Much to Haines' surprise.
"He's bounced back quicker than anybody could have thought. The doctors didn't even know if he'd be able to compete again," Haines said. "It's actually been remarkable, because in the high jump so much is balance and equilibrium. But he worked so hard to get back, and he's doing very well. You have to give him a lot of credit."
Lambert, a former track and football standout for Sikeston's Bulldogs, put together solid seasons during his first two years at Southeast.
As a freshman, he was third in the high jump, sixth in the long jump and sixth in the triple jump at the OVC indoor meet, and he placed third in the high jump and fourth in the triple jump at the OVC outdoor championships.
Then last year as a sophomore, Lambert was second in the high jump, third in the triple jump and fourth in the long jump at the OVC indoor, followed by outdoor performances of third in the long jump and ninth in the high jump.

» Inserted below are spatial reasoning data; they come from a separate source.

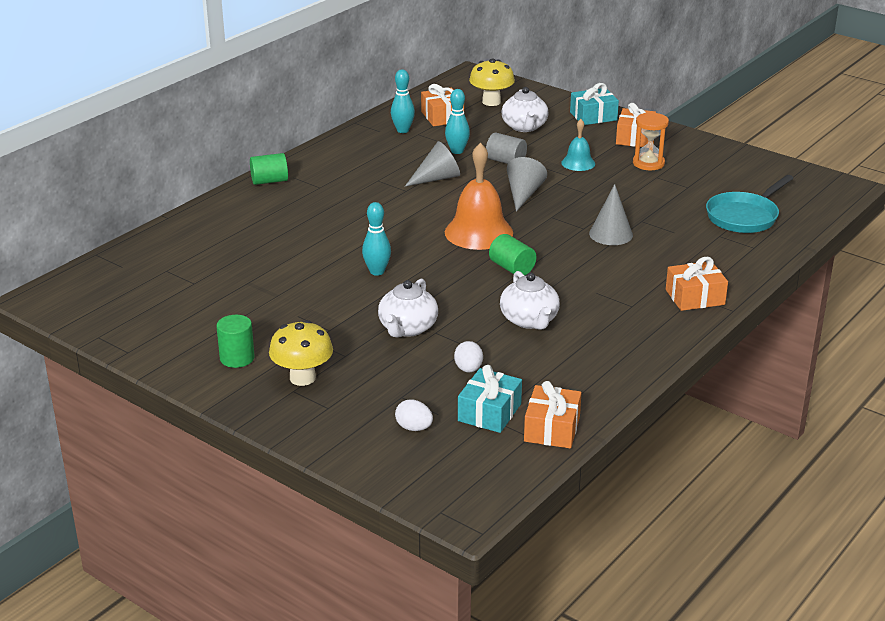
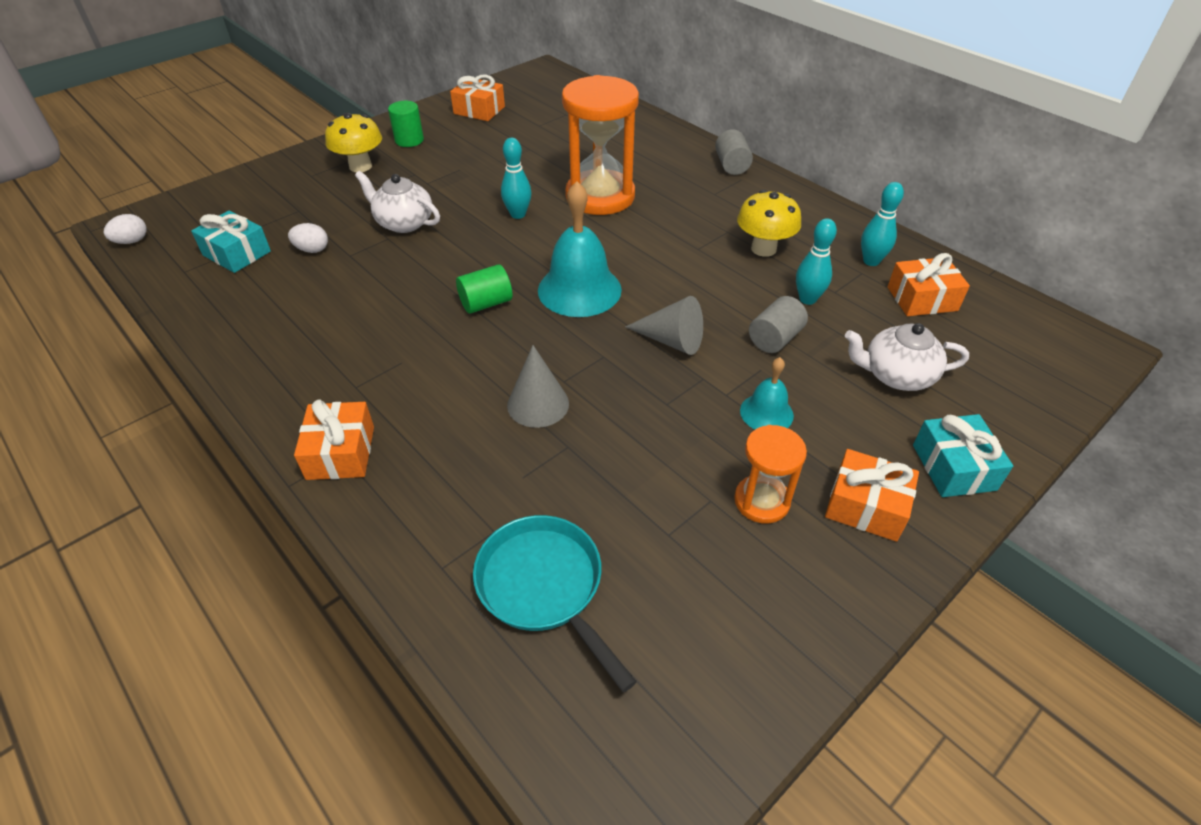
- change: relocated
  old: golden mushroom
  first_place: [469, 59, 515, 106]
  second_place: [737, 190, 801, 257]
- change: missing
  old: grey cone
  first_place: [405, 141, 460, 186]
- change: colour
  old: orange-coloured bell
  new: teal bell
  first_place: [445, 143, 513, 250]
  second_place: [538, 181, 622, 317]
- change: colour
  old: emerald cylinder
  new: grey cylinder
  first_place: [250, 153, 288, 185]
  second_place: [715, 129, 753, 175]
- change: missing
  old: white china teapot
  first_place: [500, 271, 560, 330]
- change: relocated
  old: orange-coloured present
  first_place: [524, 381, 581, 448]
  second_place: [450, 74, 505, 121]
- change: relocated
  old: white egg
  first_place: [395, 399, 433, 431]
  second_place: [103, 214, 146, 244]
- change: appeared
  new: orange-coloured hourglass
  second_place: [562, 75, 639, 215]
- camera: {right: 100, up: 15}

Lambert anticipated even bigger accomplishments for his junior year, and in preparation he had bone spurs removed from both ankles that had been bothering him in the past.
"I was very excited. This was supposed to be my breakthrough year," he said. "Then, while I'm still coming back from the ankle surgeries, I got stuck with that [being hit by the bat]."
Lambert, however, continues to display the same kind of resolve that allowed him to return to action so quickly.
"It's kind of like it's fueled the fire," said Lambert, who ranks No. 10 on Southeast's all-time high jump list. "I don't want to let anything stand in my way.
"I'm almost where I left off last year in the long jump and high jump. I just want to keep going and see what happens."